(Beginning of Recorded data)

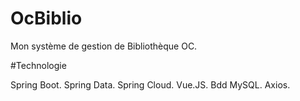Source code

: # OcBiblio
Mon système de gestion de Bibliothèque OC.

#Technologie

Spring Boot.
Spring Data.
Spring Cloud.
Vue.JS.
Bdd MySQL.
Axios.
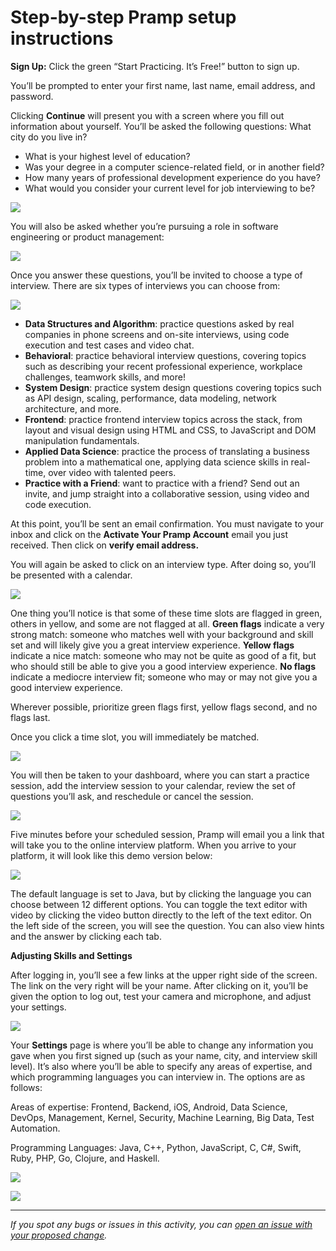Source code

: # Step-by-step Pramp setup instructions

**Sign Up:** Click the green “Start Practicing. It’s Free!” button to sign up.

You’ll be prompted to enter your first name, last name, email address, and password.

Clicking **Continue** will present you with a screen where you fill out information about yourself. You’ll be asked the following questions: What city do you live in?

- What is your highest level of education?
- Was your degree in a computer science-related field, or in another field?
- How many years of professional development experience do you have?
- What would you consider your current level for job interviewing to be?

![](https://lh5.googleusercontent.com/GbEHMlfGwdPQeW284F1zxgnDQLS2nTc8bTFZeZHyKyKR5AbsJDbzw0-twHodZyQyRpX6AiPIuiPPNUc4fSJ5Ac2q2I5lHnlpggD5qOyT0v6aRqYCHp3gwwRVdr8NgbV-1n1lWek4)

You will also be asked whether you’re pursuing a role in software engineering or product management:

![](https://lh4.googleusercontent.com/-f6QfgxXiG-2IKaPbi-P45W2QrGc1nmgbljN4mm6dlekTzwSq8xP7ZyZkFXEL2z8LEyDFtLA_MNukztv8fclvQvE_5wrLlnQ6OJyiOoz7qPdOC5vY_eaAGpOT1LnzHrRQzb7ZB_r)

Once you answer these questions, you’ll be invited to choose a type of interview. There are six types of interviews you can choose from:

![](https://lh6.googleusercontent.com/bGqATifvEqGaSuJzVHNuuN5SjxLDYzhSN0qhXvvz159RWKPNke2DaPV04fce9OJ-nAbNPhoIqE9f93aDgIC5tHAvB7uE40gPs0xooLz-PF_hceuoDYIT2Furld96kxfwysvNrmdu)

- **Data Structures and Algorithm**: practice questions asked by real companies in phone screens and on-site interviews, using code execution and test cases and video chat.
- **Behavioral**: practice behavioral interview questions, covering topics such as describing your recent professional experience, workplace challenges, teamwork skills, and more!
- **System Design**: practice system design questions covering topics such as API design, scaling, performance, data modeling, network architecture, and more.
- **Frontend**: practice frontend interview topics across the stack, from layout and visual design using HTML and CSS, to JavaScript and DOM manipulation fundamentals.
- **Applied Data Science**: practice the process of translating a business problem into a mathematical one, applying data science skills in real-time, over video with talented peers.
- **Practice with a Friend**: want to practice with a friend? Send out an invite, and jump straight into a collaborative session, using video and code execution.

At this point, you’ll be sent an email confirmation. You must navigate to your inbox and click on the **Activate Your Pramp Account** email you just received. Then click on **verify email address.**

You will again be asked to click on an interview type. After doing so, you’ll be presented with a calendar.

![](https://lh3.googleusercontent.com/_E8bf3gbOC-ZBpzq4eSIwxGt-9bSOlOFIegXJimYti6oUSlrVHzVUMxM-5NbiGd4yXrhHMk2cxs3j842i6Qr82_duIUIgHzEVpQaanOGm6Ui0KIBy1-4mr-SlJcKOMtO6UqDQBi2)

One thing you’ll notice is that some of these time slots are flagged in green, others in yellow, and some are not flagged at all. **Green flags** indicate a very strong match: someone who matches well with your background and skill set and will likely give you a great interview experience. **Yellow flags** indicate a nice match: someone who may not be quite as good of a fit, but who should still be able to give you a good interview experience. **No flags** indicate a mediocre interview fit; someone who may or may not give you a good interview experience.

Wherever possible, prioritize green flags first, yellow flags second, and no flags last.

Once you click a time slot, you will immediately be matched.

![](https://lh3.googleusercontent.com/B3hGMY7oRgUB8Iqob7wcNyw8-enip9Eo1J4Cygy6XNOHK_QMXol0fA1mHaSWjR3R7yhZXvPiGoDwiKY2DRadS5lqJ3AvmjB9jtaeu72e2Co-LAzUHw-qU_JffVCfJ2FKY_RXRtC3)

You will then be taken to your dashboard, where you can start a practice session, add the interview session to your calendar, review the set of questions you’ll ask, and reschedule or cancel the session.

![](https://lh3.googleusercontent.com/ciwYu68Lt3TyOXmCi4r3TLs7O_kmRID406gWOC9MJ_fMCr232QDS0wdiHotQw6Vsbkhxeq7aGUdFLSCBS_OSDRTpsrI3nzhN5wPpLfGwuhAJ-yJq-Qm-q88yn77EFxw7jTNpdcC6)

Five minutes before your scheduled session, Pramp will email you a link that will take you to the online interview platform. When you arrive to your platform, it will look like this demo version below:

![](https://lh3.googleusercontent.com/tASr7yGUJsi8R9OMRFMgqSMF4IlWYBvfzh1Uv7JW7t65QoKuUmOxj2TXIgsQSS2A9Q3uaoNk-AyImMEcPkhhMwke4lag_ZFeDNOz-WtYb-W0GQ4mnobcWQHro_fYQinEYNVJ4NT0)

The default language is set to Java, but by clicking the language you can choose between 12 different options. You can toggle the text editor with video by clicking the video button directly to the left of the text editor. On the left side of the screen, you will see the question. You can also view hints and the answer by clicking each tab.

**Adjusting Skills and Settings**

After logging in, you’ll see a few links at the upper right side of the screen. The link on the very right will be your name. After clicking on it, you’ll be given the option to log out, test your camera and microphone, and adjust your settings.

![](https://lh5.googleusercontent.com/N68oetYeU_TRt3oJYpFX5nKLr8hahJZFzx5TP_I2feaceXhurDlKeCegVQhKpUe_05GOH8L132BiHC1kR_X0rto3B__ZmzcvFDA7jB0feIGjV7bpE30TZJL6mJR9rNeC2-rpIKUK)

Your **Settings** page is where you’ll be able to change any information you gave when you first signed up (such as your name, city, and interview skill level). It’s also where you’ll be able to specify any areas of expertise, and which programming languages you can interview in. The options are as follows:

Areas of expertise: Frontend, Backend, iOS, Android, Data Science, DevOps, Management, Kernel, Security, Machine Learning, Big Data, Test Automation.

Programming Languages: Java, C++, Python, JavaScript, C, C#, Swift, Ruby, PHP, Go, Clojure, and Haskell.

![](https://lh5.googleusercontent.com/7ZITOxO_xaaZMVQT5lEo6UIR41G4QeA7IxxeeS_JnwXznSOnqm0_ouT8THViv3pWmkS2REa6Cl-Q6j9_WyS2kn7BJNNcAwmu2lB6Cv6YpsIoPRXzqVuMNeHko7RUxoTVWfYPOrwA)

![](https://lh5.googleusercontent.com/u6XyCJ815M-B-_NKwUkuxfC_gshb8cevwbvsNjwumdKJPQij7FQbrgAXN3TTnwb70PLzfNEnUs-O6lyW_s9K0ZjWPB3OcwFi4tDk6t5nVCICEl4FP-MpVaFmCz_ZFerqzCF9HZo1)

------

_If you spot any bugs or issues in this activity, you can [open an issue with your proposed change](https://github.com/microverseinc/curriculum-transversal-skills/blob/main/git-github/articles/open_issue.md)._
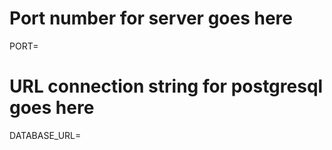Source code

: 
# Port number for server goes here

PORT=

# URL connection string for postgresql goes here

DATABASE_URL=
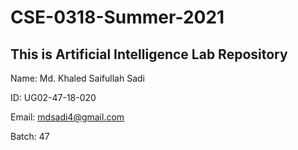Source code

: # CSE-0318-Summer-2021
## This is Artificial Intelligence Lab Repository

Name: Md. Khaled Saifullah Sadi

ID: UG02-47-18-020

Email: mdsadi4@gmail.com

Batch: 47
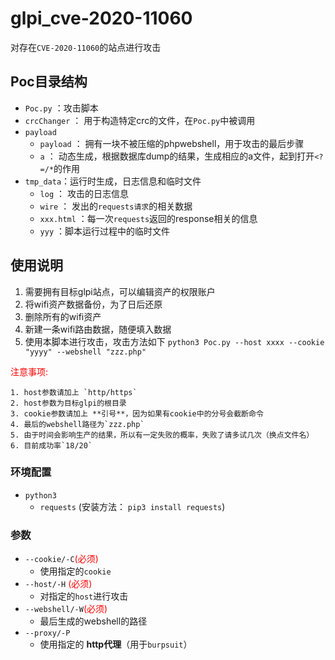 # glpi_cve-2020-11060

对存在`CVE-2020-11060`的站点进行攻击



## Poc目录结构

-   `Poc.py`  ：攻击脚本
-   `crcChanger` ： 用于构造特定crc的文件，在`Poc.py`中被调用
-   `payload` 
    -   `payload` ： 拥有一块不被压缩的phpwebshell，用于攻击的最后步骤
    -   `a` ： 动态生成，根据数据库dump的结果，生成相应的a文件，起到打开`<?=/*`的作用
-   `tmp_data`：运行时生成，日志信息和临时文件
    -   `log` ： 攻击的日志信息
    -   `wire`  ： 发出的`requests请求`的相关数据
    -   `xxx.html` ：每一次`requests`返回的response相关的信息
    -   `yyy` ：脚本运行过程中的临时文件



## 使用说明
1. 需要拥有目标glpi站点，可以编辑资产的权限账户
2. 将wifi资产数据备份，为了日后还原
3. 删除所有的wifi资产
4. 新建一条wifi路由数据，随便填入数据
5. 使用本脚本进行攻击，攻击方法如下
    `python3 Poc.py --host xxxx --cookie "yyyy" --webshell "zzz.php"`

<font color='red'>注意事项: </font>

	1. host参数请加上 `http/https`
	2. host参数为目标glpi的根目录
	3. cookie参数请加上 **引号**，因为如果有cookie中的分号会截断命令
	4. 最后的webshell路径为`zzz.php`
	5. 由于时间会影响生产的结果，所以有一定失败的概率，失败了请多试几次（换点文件名）
	6. 目前成功率`18/20`



### 环境配置

-   `python3`
    -   `requests` (安装方法： `pip3 install requests`)



### 参数

-   `--cookie/-C`<font color='red'>(必须)</font>
    -   使用指定的`cookie`
-   `--host/-H` <font color='red'>(必须)</font>
    -   对指定的`host`进行攻击
-   `--webshell/-W`<font color='red'>(必须)</font>
    -   最后生成的webshell的路径
-   `--proxy/-P`
    -   使用指定的 **http代理**（用于`burpsuit`）
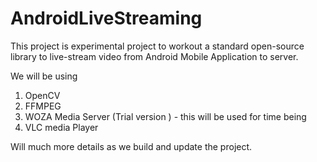 # AndroidLiveStreaming


This project is experimental project to workout a standard open-source library to live-stream video from Android Mobile Application to server.

We will be using 
1. OpenCV
2. FFMPEG
3. WOZA Media Server (Trial version ) - this will be used for time being
4. VLC media Player


Will much more details as we build and update the project.
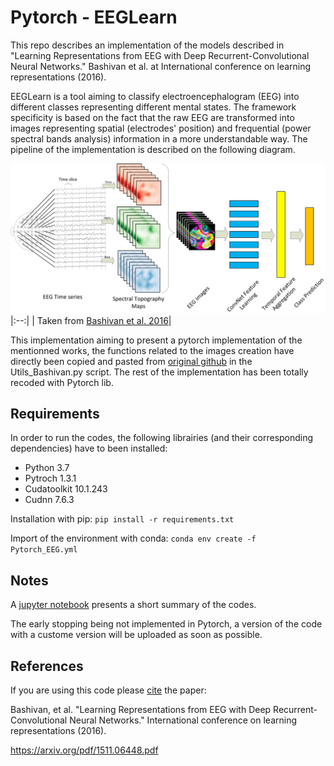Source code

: # Pytorch - EEGLearn 

This repo describes an implementation of the models described in "Learning Representations from EEG with Deep Recurrent-Convolutional Neural Networks." Bashivan et al. at International conference on learning representations (2016).

EEGLearn is a tool aiming to classify electroencephalogram (EEG) into different classes representing different mental states. The framework specificity is based on the fact that the raw EEG are transformed into images representing spatial (electrodes' position) and frequential (power spectral bands analysis) information in a more understandable way. The pipeline of the implementation is described on the following diagram.

![alt text](diagram.png "Converting EEG recordings to movie snippets")
|:--:| 
| Taken from [Bashivan et al. 2016](https://arxiv.org/pdf/1511.06448.pdf)|


This implementation aiming to present a pytorch implementation of the mentionned works, the functions related to the images creation have directly been copied and pasted from [original github](https://github.com/pbashivan/EEGLearn) in the Utils_Bashivan.py script. The rest of the implementation has been totally recoded with Pytorch lib.

## Requirements

In order to run the codes, the following librairies (and their corresponding dependencies) have to been installed:

- Python 	3.7
- Pytroch 	1.3.1
- Cudatoolkit 	10.1.243
- Cudnn 	7.6.3

Installation with pip: `pip install -r requirements.txt`

Import of the environment with conda: `conda env create -f Pytorch_EEG.yml`


## Notes 

A [jupyter notebook](EEGLearn_ShortDemo.ipynb) presents a short summary of the codes.

The early stopping being not implemented in Pytorch, a version of the code with a custome version will be uploaded as soon as possible.


## References 

If you are using this code please [cite](Cite.bib) the paper:

Bashivan, et al. "Learning Representations from EEG with Deep Recurrent-Convolutional Neural Networks." International conference on learning representations (2016).

https://arxiv.org/pdf/1511.06448.pdf
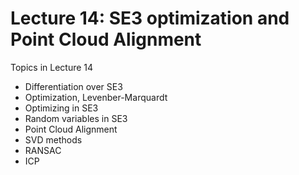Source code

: # Lecture 14: SE3 optimization and Point Cloud Alignment


Topics in Lecture 14

 * Differentiation over SE3
 * Optimization, Levenber-Marquardt
 * Optimizing in SE3
 * Random variables in SE3
 * Point Cloud Alignment
 * SVD methods
 * RANSAC
 * ICP
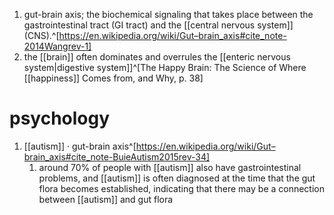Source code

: 1. gut-brain axis; the biochemical signaling that takes place between the gastrointestinal tract (GI tract) and the [[central nervous system]] (CNS).^[https://en.wikipedia.org/wiki/Gut–brain_axis#cite_note-2014Wangrev-1]
2. the [[brain]] often dominates and overrules the [[enteric nervous system|digestive system]]^[The Happy Brain: The Science of Where [[happiness]] Comes from, and Why, p. 38]

# psychology
1. [[autism]] · gut-brain axis^[https://en.wikipedia.org/wiki/Gut–brain_axis#cite_note-BuieAutism2015rev-34]
	1. around 70% of people with [[autism]] also have gastrointestinal problems, and [[autism]] is often diagnosed at the time that the gut flora becomes established, indicating that there may be a connection between [[autism]] and gut flora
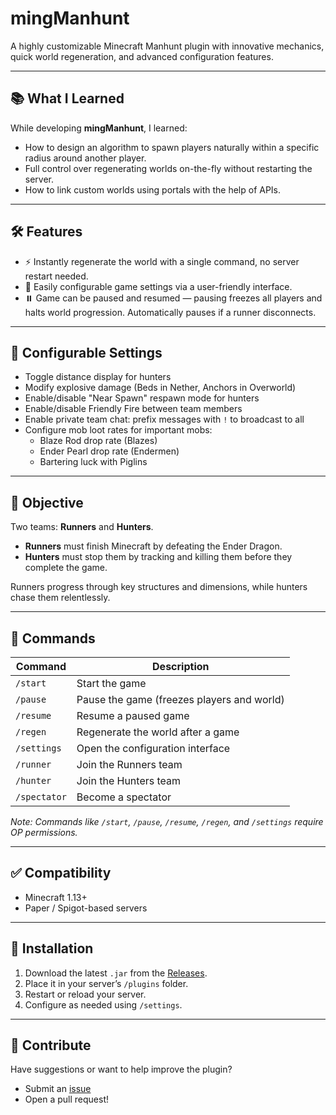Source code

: # mingManhunt

A highly customizable Minecraft Manhunt plugin with innovative mechanics, quick world regeneration, and advanced configuration features.

---

## 📚 What I Learned

While developing **mingManhunt**, I learned:

- How to design an algorithm to spawn players naturally within a specific radius around another player.
- Full control over regenerating worlds on-the-fly without restarting the server.
- How to link custom worlds using portals with the help of APIs.

---

## 🛠️ Features

- ⚡ Instantly regenerate the world with a single command, no server restart needed.
- 🔧 Easily configurable game settings via a user-friendly interface.
- ⏸️ Game can be paused and resumed — pausing freezes all players and halts world progression. Automatically pauses if a runner disconnects.

---

## 🔧 Configurable Settings

- Toggle distance display for hunters
- Modify explosive damage (Beds in Nether, Anchors in Overworld)
- Enable/disable "Near Spawn" respawn mode for hunters
- Enable/disable Friendly Fire between team members
- Enable private team chat: prefix messages with `!` to broadcast to all
- Configure mob loot rates for important mobs:
  - Blaze Rod drop rate (Blazes)
  - Ender Pearl drop rate (Endermen)
  - Bartering luck with Piglins

---

## 🎯 Objective

Two teams: **Runners** and **Hunters**.

- **Runners** must finish Minecraft by defeating the Ender Dragon.
- **Hunters** must stop them by tracking and killing them before they complete the game.

Runners progress through key structures and dimensions, while hunters chase them relentlessly.

---

## 💬 Commands

| Command            | Description                                                  |
|--------------------|--------------------------------------------------------------|
| `/start`           | Start the game                                               |
| `/pause`           | Pause the game (freezes players and world)                  |
| `/resume`          | Resume a paused game                                         |
| `/regen`           | Regenerate the world after a game                            |
| `/settings`        | Open the configuration interface                            |
| `/runner`          | Join the Runners team                                        |
| `/hunter`          | Join the Hunters team                                        |
| `/spectator`       | Become a spectator                                           |

*Note: Commands like `/start`, `/pause`, `/resume`, `/regen`, and `/settings` require OP permissions.*

---

## ✅ Compatibility

- Minecraft 1.13+
- Paper / Spigot-based servers

---

## 📂 Installation

1. Download the latest `.jar` from the [Releases](https://github.com/mingolino/mingManhunt/releases).
2. Place it in your server’s `/plugins` folder.
3. Restart or reload your server.
4. Configure as needed using `/settings`.

---

## 🤝 Contribute

Have suggestions or want to help improve the plugin?
- Submit an [issue](https://github.com/mingolino/mingManhunt/issues)
- Open a pull request!

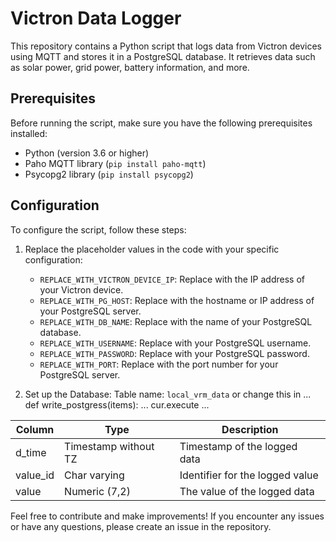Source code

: # Victron Data Logger

This repository contains a Python script that logs data from Victron devices using MQTT and stores it in a PostgreSQL database. It retrieves data such as solar power, grid power, battery information, and more.

## Prerequisites

Before running the script, make sure you have the following prerequisites installed:

- Python (version 3.6 or higher)
- Paho MQTT library (`pip install paho-mqtt`)
- Psycopg2 library (`pip install psycopg2`)

## Configuration

To configure the script, follow these steps:

1. Replace the placeholder values in the code with your specific configuration:
   - `REPLACE_WITH_VICTRON_DEVICE_IP`: Replace with the IP address of your Victron device.
   - `REPLACE_WITH_PG_HOST`: Replace with the hostname or IP address of your PostgreSQL server.
   - `REPLACE_WITH_DB_NAME`: Replace with the name of your PostgreSQL database.
   - `REPLACE_WITH_USERNAME`: Replace with your PostgreSQL username.
   - `REPLACE_WITH_PASSWORD`: Replace with your PostgreSQL password.
   - `REPLACE_WITH_PORT`: Replace with the port number for your PostgreSQL server.

2. Set up the Database:
Table name: `local_vrm_data` or change this in ... def write_postgress(items): ... cur.execute ...

| Column   | Type                | Description                            |
| -------- | ------------------- | -------------------------------------- |
| d_time   | Timestamp without TZ| Timestamp of the logged data            |
| value_id | Char varying        | Identifier for the logged value         |
| value    | Numeric (7,2)       | The value of the logged data            |


Feel free to contribute and make improvements! If you encounter any issues or have any questions, please create an issue in the repository.
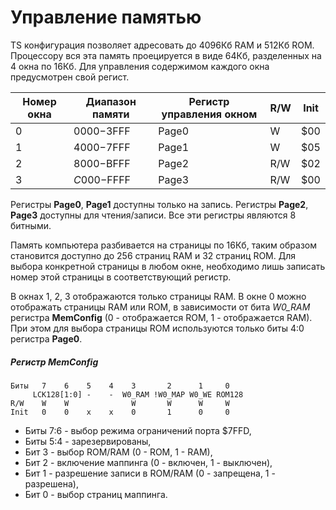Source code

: # Управление памятью

TS конфигурация позволяет адресовать до 4096Кб RAM и 512Кб ROM. Процессору вся эта память проецируется в виде 64Кб, разделенных на 4 окна по 16Кб. Для управления содержимом каждого окна предусмотрен свой регист.

Номер окна|Диапазон памяти|Регистр управления окном|R/W|Init
----------|---------------|------------------------|---|----
0         |$0000-$3FFF    |Page0                   | W |$00
1         |$4000-$7FFF    |Page1                   | W |$05
2         |$8000-$BFFF    |Page2                   |R/W|$02
3         |$C000-$FFFF    |Page3                   |R/W|$00

Регистры **Page0**, **Page1** доступны только на запись. Регистры **Page2**, **Page3** доступны для чтения/записи. Все эти регистры являются 8 битными.

Память компьютера разбивается на страницы по 16Кб, таким образом становится доступно до 256 страниц RAM и 32 страниц ROM. Для выбора конкретной страницы в любом окне, необходимо лишь записать номер этой страницы в соответствующий регистр.

В окнах 1, 2, 3 отображаются только страницы RAM. В окне 0 можно отображать страницы RAM или ROM, в зависимости от бита *W0_RAM* регистра **MemConfig** (0 - отображается ROM, 1 - отображается RAM). При этом для выбора страницы ROM используются только биты 4:0 регистра **Page0**.

##### Регистр MemConfig
	Биты   7    6    5    4    3       2      1     0
	     LCK128[1:0] -    -  W0_RAM !W0_MAP W0_WE ROM128
	R/W    W    W              W       W      W     W
	Init   0    0    x    x    0       1      0     0

* Биты 7:6 - выбор режима ограничений порта $7FFD,
* Биты 5:4 - зарезервированы,
* Бит 3 - выбор ROM/RAM (0 - ROM, 1 - RAM),
* Бит 2 - включение маппинга (0 - включен, 1 - выключен),
* Бит 1 - разрешение записи в ROM/RAM (0 - запрещена, 1 - разрешена),
* Бит 0 - выбор страниц маппинга.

(End of Recorded data)

§ **Description of the task**: Find every line above that contains the word "level", and return each one.

§ **Task response**:
- What is your highest level of education?
- What would you consider your current level for job interviewing to be?
Your **Settings** page is where you’ll be able to change any information you gave when you first signed up (such as your name, city, and interview skill level). It’s also where you’ll be able to specify any areas of expertise, and which programming languages you can interview in. The options are as follows:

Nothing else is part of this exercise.